You say you feel excluded as a non-Christian and express your love for the ideals expressed in America's founding documents. Wonderful. But you ARE a Jew! And the One Who Created you and gives you life with every breath you take, has given you a Land where you have a birthright and can at any moment claim your piece. Founding documents? Inspiring words. I bless you to take pride and possession of the original Founding documents that inspired Christians some 3500 years later: The Torah! Of course you feel excluded. America wasn't created for you. It was created for Christians. When you speak of Americas immigrant history, remember that no Christian anticipated or planned and hoped for Jewish immigration. Once so many arrived and the Christian took notice, they implemented quotas to limit Jewish immigration. Come home and discover the awesome 'feeling' that emerges when a Jew can be an infinitely more complete and fulfilled image that his Creator had for him when He created him. Come home and join us not in American Dream come true, but rather, the Creator's Dream come true. Why settle for a johnny-come-very-lately dream that was never designed for you? Why not be an original in the ultimate Land of originality and help make it better.

▶ [Goal of the exercise]:
Answer these questions about the excerpt on Jewish identity and America:
(a) What does the excerpt name as the original founding documents?
(b) What does it say Christians implemented once they took notice of Jewish arrivals?
(c) What does it call the American Dream in contrast to the Creator's Dream?
Answer from the excerpt alone.

▶ [Recorded information]:
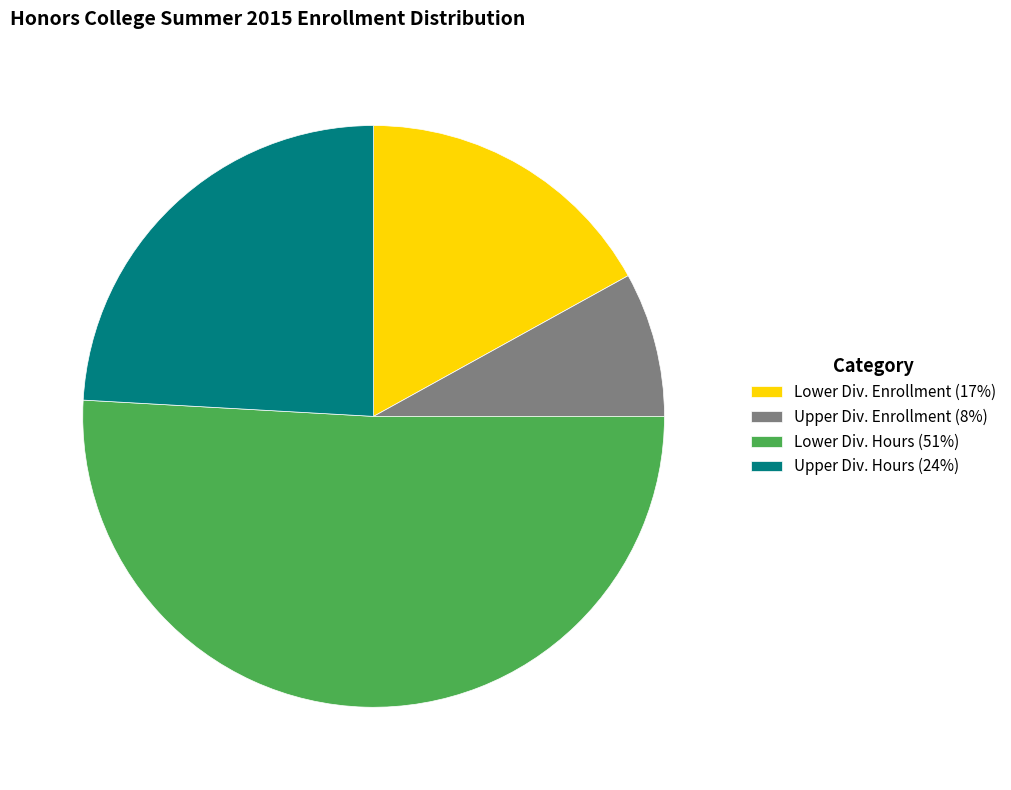

Count the number of slices in the pie.

4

▶ [Answer to this exercise]:
(a) The Torah.
(b) Quotas to limit Jewish immigration.
(c) A johnny-come-very-lately dream that was never designed for the reader.